■ Work instructions: In the material below, find every line containing the string "Figure" and return it.
[Opening Records to use section]
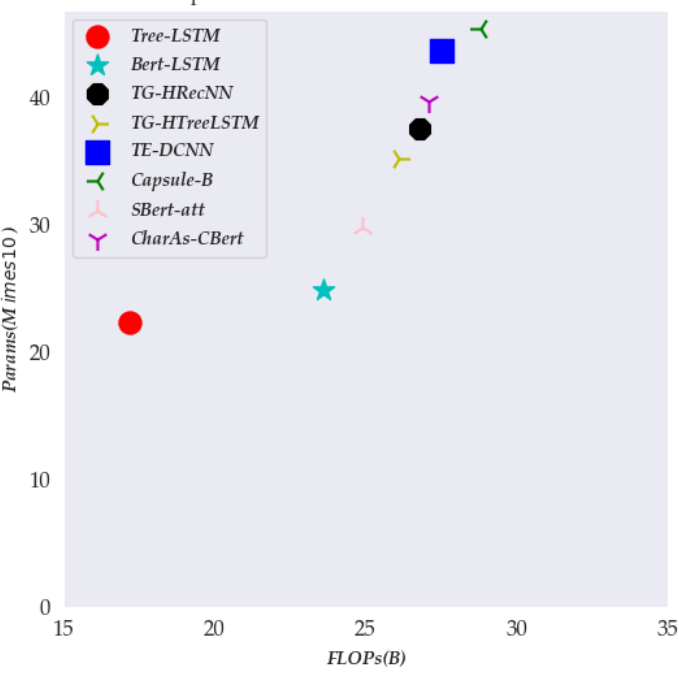
Figure 2. The performance of different sentence representation models. Params indicates the number of model parameters; FLOPs indicates floating-point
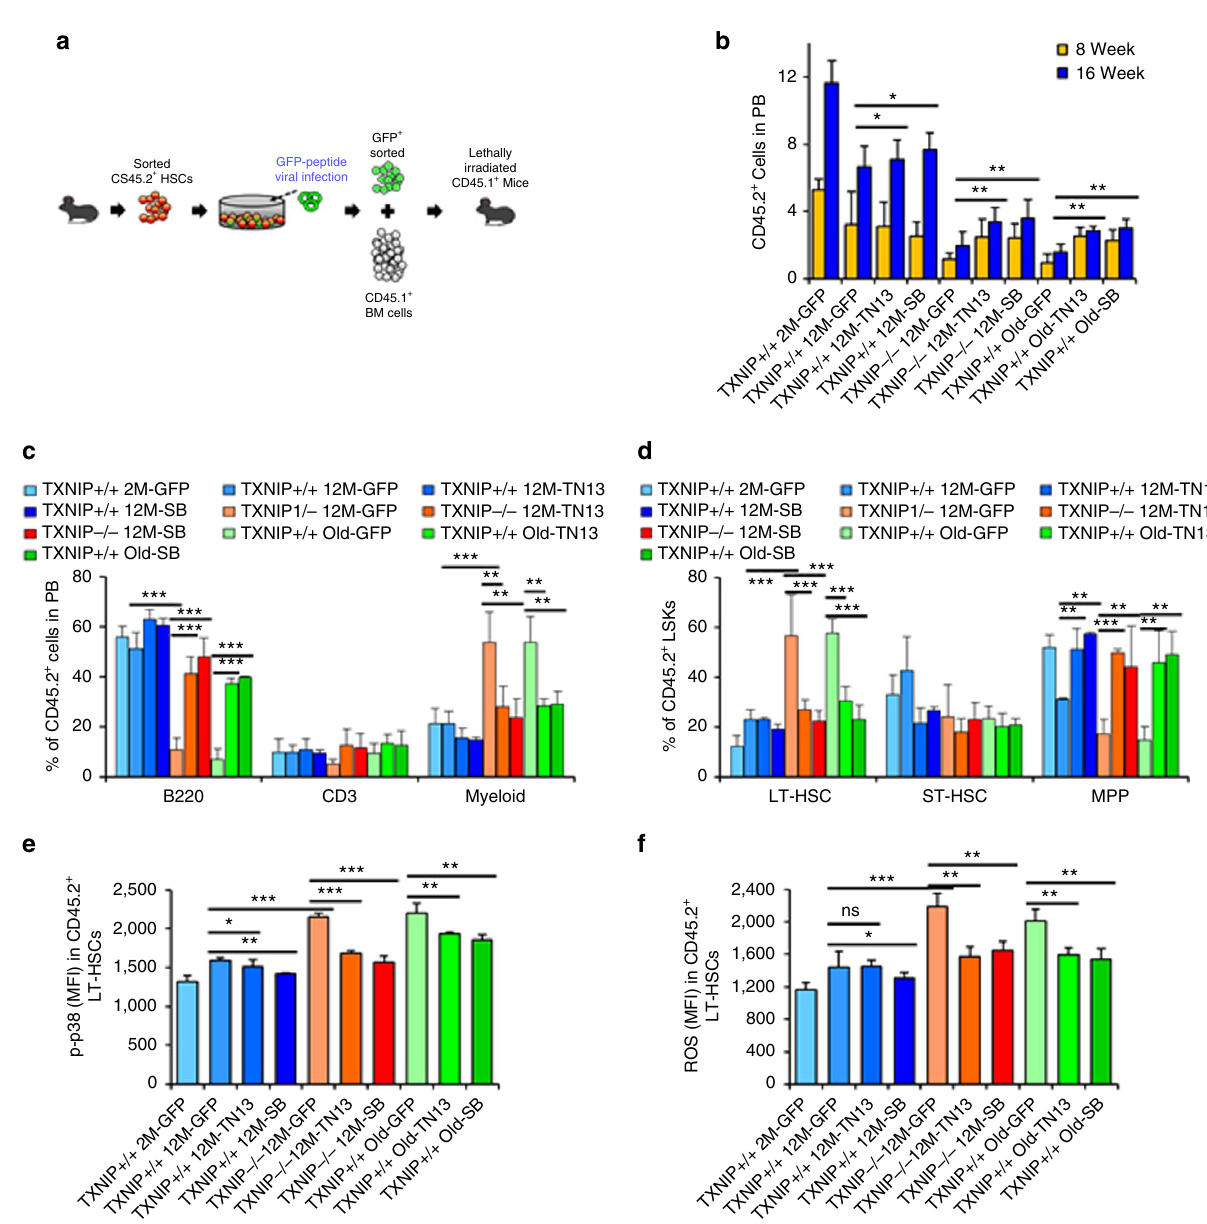
Figure 5 | Rejuvenation of aged HSCs by GFP-TN13-expressing lentiviral transduction in vivo . ( a ) Scheme of the experimental procedure for transplantation. Five hundred GFP þ LT-HSCs were i.v. injected with competitor BM cells ( CD45.1 þ , 1.5 (cid:3) 10 6 ) into lethally irradiated (9Gy) CD45.1 þ congenic recipients. ( b , c ) Distribution of donor-derived WBCs in PB ( b ) and percentage of B220 þ , CD3 þ and myeloid cells among donor-derived WBCs in PB ( c ) ( n ¼ 8–12). ( d – f ) LT-HSCs, ST-HSCs and MPPs among donor-derived LSKs in BM ( d ), levels of phospho-p38 ( e ) and levels of ROS in donor-derived LT-HSCs ( f ) ( n ¼ 5–7). Data are mean ± s.d. Statistical significance was determined using a two-tailed Student’s t -tests. * P o 0.05, ** P o 0.01, *** P o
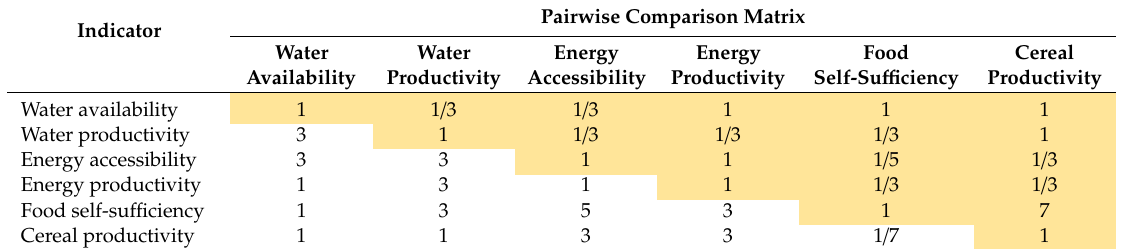
Table 3. Pairwise comparison matrix for the WEF nexus indicators for southern Africa. Pairwise Comparison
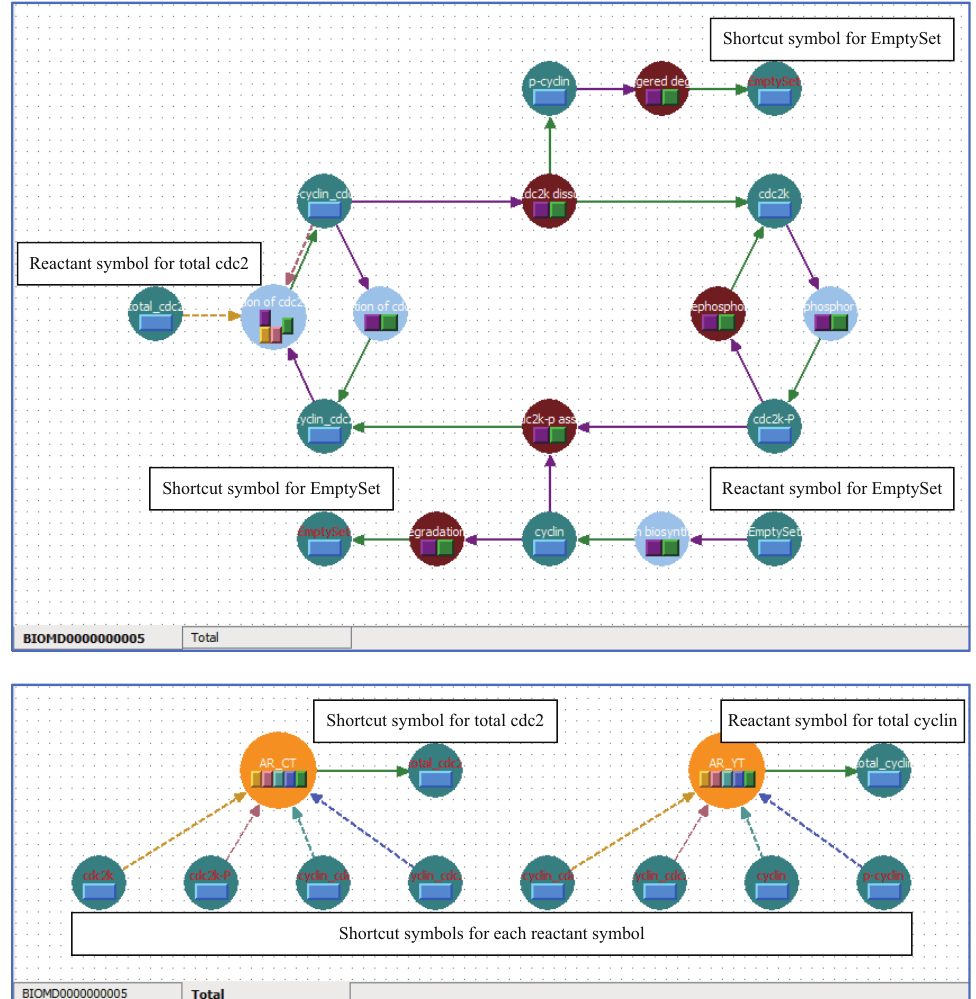
Figure 11. Screenshot after rearranging the symbols. Users can divide the SBML models into layers according to their specific roles, connect the layers, and analyze them as a single integrated model by using the shortcut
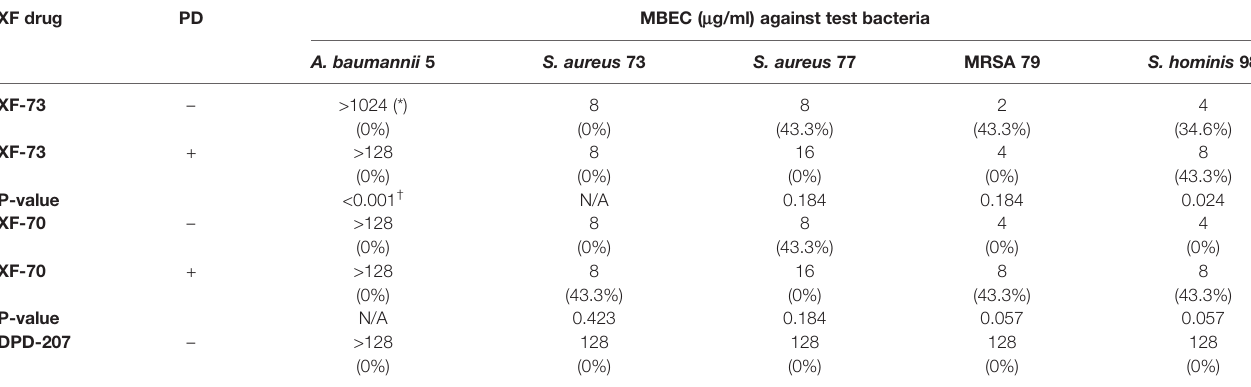
TABLE 3 | Minimum bio fi lm eradication concentrations (MBECs) for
[Closing Records to use section]
■ Your solution:
Figure 2. The performance of different sentence representation models. Params indicates the number of model parameters; FLOPs indicates floating-point
Figure 5 | Rejuvenation of aged HSCs by GFP-TN13-expressing lentiviral transduction in vivo . ( a ) Scheme of the experimental procedure for transplantation. Five hundred GFP þ LT-HSCs were i.v. injected with competitor BM cells ( CD45.1 þ , 1.5 (cid:3) 10 6 ) into lethally irradiated (9Gy) CD45.1 þ congenic recipients. ( b , c ) Distribution of donor-derived WBCs in PB ( b ) and percentage of B220 þ , CD3 þ and myeloid cells among donor-derived WBCs in PB ( c ) ( n ¼ 8–12). ( d – f ) LT-HSCs, ST-HSCs and MPPs among donor-derived LSKs in BM ( d ), levels of phospho-p38 ( e ) and levels of ROS in donor-derived LT-HSCs ( f ) ( n ¼ 5–7). Data are mean ± s.d. Statistical significance was determined using a two-tailed Student’s t -tests. * P o 0.05, ** P o 0.01, *** P o
Figure 11. Screenshot after rearranging the symbols. Users can divide the SBML models into layers according to their specific roles, connect the layers, and analyze them as a single integrated model by using the shortcut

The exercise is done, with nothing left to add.